◆ Data supplied:
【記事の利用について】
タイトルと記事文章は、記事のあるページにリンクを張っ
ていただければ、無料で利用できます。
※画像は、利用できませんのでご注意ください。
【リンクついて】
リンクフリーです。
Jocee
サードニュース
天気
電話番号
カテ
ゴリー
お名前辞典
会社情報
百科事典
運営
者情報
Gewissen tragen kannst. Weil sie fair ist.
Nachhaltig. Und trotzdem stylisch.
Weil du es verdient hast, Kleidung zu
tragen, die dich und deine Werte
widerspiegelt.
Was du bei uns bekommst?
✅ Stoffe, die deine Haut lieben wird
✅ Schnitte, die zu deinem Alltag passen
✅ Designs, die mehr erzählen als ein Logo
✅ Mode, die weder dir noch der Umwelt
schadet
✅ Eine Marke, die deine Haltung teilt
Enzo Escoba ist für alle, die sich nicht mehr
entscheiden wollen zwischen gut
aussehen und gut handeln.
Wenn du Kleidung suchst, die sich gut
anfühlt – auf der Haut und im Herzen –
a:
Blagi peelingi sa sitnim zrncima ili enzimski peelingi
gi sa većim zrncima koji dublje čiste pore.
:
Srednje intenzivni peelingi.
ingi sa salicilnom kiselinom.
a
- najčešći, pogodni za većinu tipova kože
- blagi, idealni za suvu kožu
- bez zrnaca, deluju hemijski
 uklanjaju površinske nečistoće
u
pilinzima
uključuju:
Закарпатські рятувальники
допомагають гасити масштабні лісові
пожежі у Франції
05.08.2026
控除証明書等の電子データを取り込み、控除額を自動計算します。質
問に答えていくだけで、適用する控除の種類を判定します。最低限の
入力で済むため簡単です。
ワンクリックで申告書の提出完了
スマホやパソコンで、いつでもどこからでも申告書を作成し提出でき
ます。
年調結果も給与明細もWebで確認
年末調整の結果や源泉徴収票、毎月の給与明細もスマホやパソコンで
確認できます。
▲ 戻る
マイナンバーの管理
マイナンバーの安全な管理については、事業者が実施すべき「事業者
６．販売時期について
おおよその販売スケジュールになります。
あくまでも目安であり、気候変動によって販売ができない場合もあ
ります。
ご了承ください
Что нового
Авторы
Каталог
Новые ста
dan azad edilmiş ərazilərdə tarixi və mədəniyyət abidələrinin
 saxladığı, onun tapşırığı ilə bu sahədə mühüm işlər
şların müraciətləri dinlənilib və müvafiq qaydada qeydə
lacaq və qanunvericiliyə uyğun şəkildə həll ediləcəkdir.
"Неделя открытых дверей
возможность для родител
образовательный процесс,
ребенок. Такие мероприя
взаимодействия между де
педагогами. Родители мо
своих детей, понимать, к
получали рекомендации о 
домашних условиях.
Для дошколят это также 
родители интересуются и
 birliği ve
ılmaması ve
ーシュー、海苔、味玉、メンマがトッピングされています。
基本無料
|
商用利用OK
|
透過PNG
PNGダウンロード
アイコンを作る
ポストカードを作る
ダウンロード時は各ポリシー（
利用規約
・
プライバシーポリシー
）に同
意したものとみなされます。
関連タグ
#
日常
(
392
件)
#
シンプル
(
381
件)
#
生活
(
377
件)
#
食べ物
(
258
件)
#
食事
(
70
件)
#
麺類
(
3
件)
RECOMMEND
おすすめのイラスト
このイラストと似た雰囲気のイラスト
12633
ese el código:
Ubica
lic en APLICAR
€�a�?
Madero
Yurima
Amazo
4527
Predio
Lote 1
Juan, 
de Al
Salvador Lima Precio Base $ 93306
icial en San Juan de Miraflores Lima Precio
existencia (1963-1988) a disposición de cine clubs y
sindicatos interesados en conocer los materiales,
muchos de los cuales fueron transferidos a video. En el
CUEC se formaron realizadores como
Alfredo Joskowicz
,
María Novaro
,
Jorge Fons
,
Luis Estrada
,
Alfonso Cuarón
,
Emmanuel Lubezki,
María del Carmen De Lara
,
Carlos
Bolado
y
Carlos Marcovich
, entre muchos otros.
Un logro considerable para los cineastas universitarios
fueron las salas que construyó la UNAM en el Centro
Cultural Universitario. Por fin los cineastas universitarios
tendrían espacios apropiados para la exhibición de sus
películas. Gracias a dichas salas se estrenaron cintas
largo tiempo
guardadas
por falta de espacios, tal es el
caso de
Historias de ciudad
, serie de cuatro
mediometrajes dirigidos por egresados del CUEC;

◆ How to complete this task: Your answer should be the full set of records above, restated exactly.

◆ Your response:
【記事の利用について】
タイトルと記事文章は、記事のあるページにリンクを張っ
ていただければ、無料で利用できます。
※画像は、利用できませんのでご注意ください。
【リンクついて】
リンクフリーです。
Jocee
サードニュース
天気
電話番号
カテ
ゴリー
お名前辞典
会社情報
百科事典
運営
者情報
Gewissen tragen kannst. Weil sie fair ist.
Nachhaltig. Und trotzdem stylisch.
Weil du es verdient hast, Kleidung zu
tragen, die dich und deine Werte
widerspiegelt.
Was du bei uns bekommst?
✅ Stoffe, die deine Haut lieben wird
✅ Schnitte, die zu deinem Alltag passen
✅ Designs, die mehr erzählen als ein Logo
✅ Mode, die weder dir noch der Umwelt
schadet
✅ Eine Marke, die deine Haltung teilt
Enzo Escoba ist für alle, die sich nicht mehr
entscheiden wollen zwischen gut
aussehen und gut handeln.
Wenn du Kleidung suchst, die sich gut
anfühlt – auf der Haut und im Herzen –
a:
Blagi peelingi sa sitnim zrncima ili enzimski peelingi
gi sa većim zrncima koji dublje čiste pore.
:
Srednje intenzivni peelingi.
ingi sa salicilnom kiselinom.
a
- najčešći, pogodni za većinu tipova kože
- blagi, idealni za suvu kožu
- bez zrnaca, deluju hemijski
 uklanjaju površinske nečistoće
u
pilinzima
uključuju:
Закарпатські рятувальники
допомагають гасити масштабні лісові
пожежі у Франції
05.08.2026
控除証明書等の電子データを取り込み、控除額を自動計算します。質
問に答えていくだけで、適用する控除の種類を判定します。最低限の
入力で済むため簡単です。
ワンクリックで申告書の提出完了
スマホやパソコンで、いつでもどこからでも申告書を作成し提出でき
ます。
年調結果も給与明細もWebで確認
年末調整の結果や源泉徴収票、毎月の給与明細もスマホやパソコンで
確認できます。
▲ 戻る
マイナンバーの管理
マイナンバーの安全な管理については、事業者が実施すべき「事業者
６．販売時期について
おおよその販売スケジュールになります。
あくまでも目安であり、気候変動によって販売ができない場合もあ
ります。
ご了承ください
Что нового
Авторы
Каталог
Новые ста
dan azad edilmiş ərazilərdə tarixi və mədəniyyət abidələrinin
 saxladığı, onun tapşırığı ilə bu sahədə mühüm işlər
şların müraciətləri dinlənilib və müvafiq qaydada qeydə
lacaq və qanunvericiliyə uyğun şəkildə həll ediləcəkdir.
"Неделя открытых дверей
возможность для родител
образовательный процесс,
ребенок. Такие мероприя
взаимодействия между де
педагогами. Родители мо
своих детей, понимать, к
получали рекомендации о 
домашних условиях.
Для дошколят это также 
родители интересуются и
 birliği ve
ılmaması ve
ーシュー、海苔、味玉、メンマがトッピングされています。
基本無料
|
商用利用OK
|
透過PNG
PNGダウンロード
アイコンを作る
ポストカードを作る
ダウンロード時は各ポリシー（
利用規約
・
プライバシーポリシー
）に同
意したものとみなされます。
関連タグ
#
日常
(
392
件)
#
シンプル
(
381
件)
#
生活
(
377
件)
#
食べ物
(
258
件)
#
食事
(
70
件)
#
麺類
(
3
件)
RECOMMEND
おすすめのイラスト
このイラストと似た雰囲気のイラスト
12633
ese el código:
Ubica
lic en APLICAR
€�a�?
Madero
Yurima
Amazo
4527
Predio
Lote 1
Juan, 
de Al
Salvador Lima Precio Base $ 93306
icial en San Juan de Miraflores Lima Precio
existencia (1963-1988) a disposición de cine clubs y
sindicatos interesados en conocer los materiales,
muchos de los cuales fueron transferidos a video. En el
CUEC se formaron realizadores como
Alfredo Joskowicz
,
María Novaro
,
Jorge Fons
,
Luis Estrada
,
Alfonso Cuarón
,
Emmanuel Lubezki,
María del Carmen De Lara
,
Carlos
Bolado
y
Carlos Marcovich
, entre muchos otros.
Un logro considerable para los cineastas universitarios
fueron las salas que construyó la UNAM en el Centro
Cultural Universitario. Por fin los cineastas universitarios
tendrían espacios apropiados para la exhibición de sus
películas. Gracias a dichas salas se estrenaron cintas
largo tiempo
guardadas
por falta de espacios, tal es el
caso de
Historias de ciudad
, serie de cuatro
mediometrajes dirigidos por egresados del CUEC;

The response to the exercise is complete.